The work done by this college has not only been remarkable but, in many ways, critical to Alliance success. And this has been confirmed during the last three years of excellent leadership by Lieutenant General Wolf-Dieter Loeser.
The first and most notable added value of this academy is that it is one-of-a-kind, mingling military and non-military cultures, of intellectual confrontation and of mutual understanding, representing the basis of, and complementing the political and military aspects of our Alliance. If I have to summarize the three main important key functions of this institution, I would say: educating people, military and civilian, involved in strategic issues; opening doors and minds to others – what we call outreach; and shaping our future through in-depth research.
The Alliance not only needs intelligent leaders, commanders, and decision makers, but nimble and versatile minds. The NDC is a first-class institution where Alliance leaders, throughout their careers, can train to manage unfamiliar and often unprecedented situations, confronting each other with a truly multinational approach.

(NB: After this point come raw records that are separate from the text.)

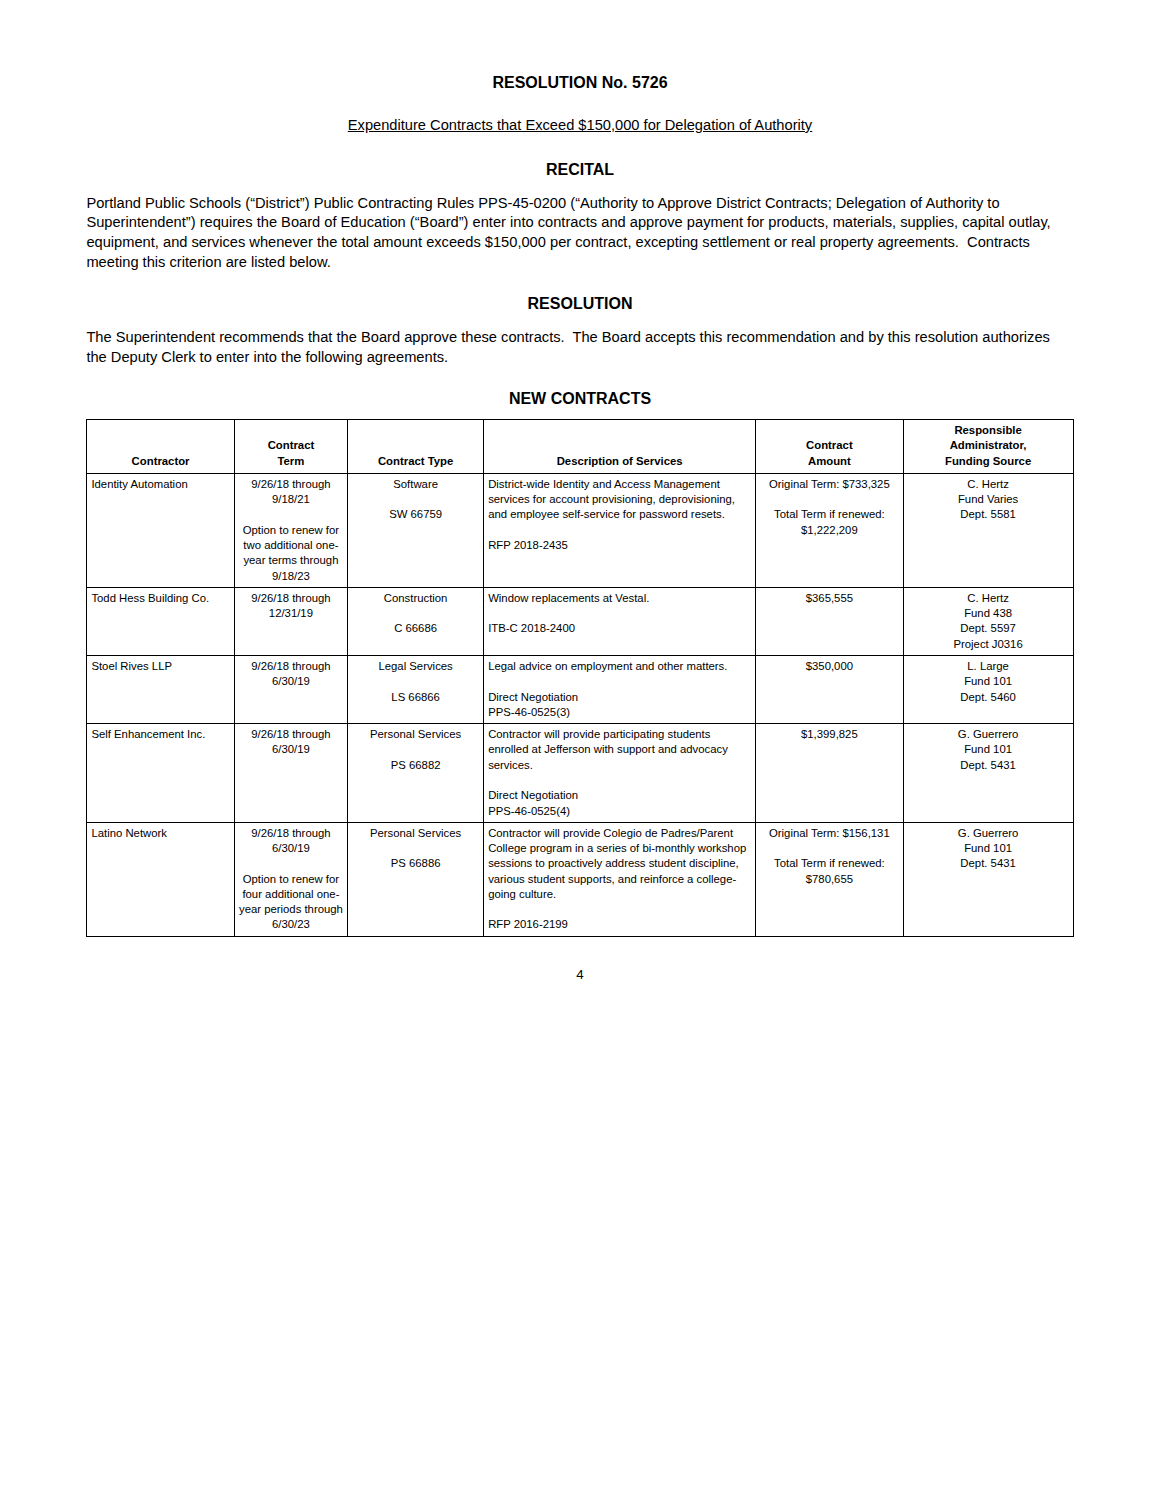RESOLUTION No. 5726
Expenditure Contracts that Exceed $150,000 for Delegation of Authority
RECITAL
Portland Public Schools (“District”) Public Contracting Rules PPS-45-0200 (“Authority to Approve District Contracts; Delegation of Authority to Superintendent”) requires the Board of Education (“Board”) enter into contracts and approve payment for products, materials, supplies, capital outlay, equipment, and services whenever the total amount exceeds $150,000 per contract, excepting settlement or real property agreements. Contracts meeting this criterion are listed below.
RESOLUTION
The Superintendent recommends that the Board approve these contracts. The Board accepts this recommendation and by this resolution authorizes the Deputy Clerk to enter into the following agreements.
NEW CONTRACTS
| Contractor | Contract Term | Contract Type | Description of Services | Contract Amount | Responsible Administrator, Funding Source |
| --- | --- | --- | --- | --- | --- |
| Identity Automation | 9/26/18 through 9/18/21 Option to renew for two additional one-year terms through 9/18/23 | Software SW 66759 | District-wide Identity and Access Management services for account provisioning, deprovisioning, and employee self-service for password resets. RFP 2018-2435 | Original Term: $733,325 Total Term if renewed: $1,222,209 | C. Hertz Fund Varies Dept. 5581 |
| Todd Hess Building Co. | 9/26/18 through 12/31/19 | Construction C 66686 | Window replacements at Vestal. ITB-C 2018-2400 | $365,555 | C. Hertz Fund 438 Dept. 5597 Project J0316 |
| Stoel Rives LLP | 9/26/18 through 6/30/19 | Legal Services LS 66866 | Legal advice on employment and other matters. Direct Negotiation PPS-46-0525(3) | $350,000 | L. Large Fund 101 Dept. 5460 |
| Self Enhancement Inc. | 9/26/18 through 6/30/19 | Personal Services PS 66882 | Contractor will provide participating students enrolled at Jefferson with support and advocacy services. Direct Negotiation PPS-46-0525(4) | $1,399,825 | G. Guerrero Fund 101 Dept. 5431 |
| Latino Network | 9/26/18 through 6/30/19 Option to renew for four additional one-year periods through 6/30/23 | Personal Services PS 66886 | Contractor will provide Colegio de Padres/Parent College program in a series of bi-monthly workshop sessions to proactively address student discipline, various student supports, and reinforce a college-going culture. RFP 2016-2199 | Original Term: $156,131 Total Term if renewed: $780,655 | G. Guerrero Fund 101 Dept. 5431 |
4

The Strategic Concept has defined the requirements for the Alliance to adapt to an ever changing security scenario that needs an agile approach and adaptable mindsets. The NDC has to play its part in this continuous process of transformation of the Alliance, by providing the forum for sharing experience within NATO and with Partner Nations, by conducting research, elaborating scenarios, raising questions and proposing possible solutions, thereby assisting the Alliance in counter-acting new security challenges in cutting-edge areas, such as cyber defence and energy security.
In celebrating this event, we should not look back. Instead it’s time to decisively and proactively look to the future, taking advantage of the invaluable support that the NDC can provide, and building on the extensive experience gained so far as the Alliance’s leading academic centre.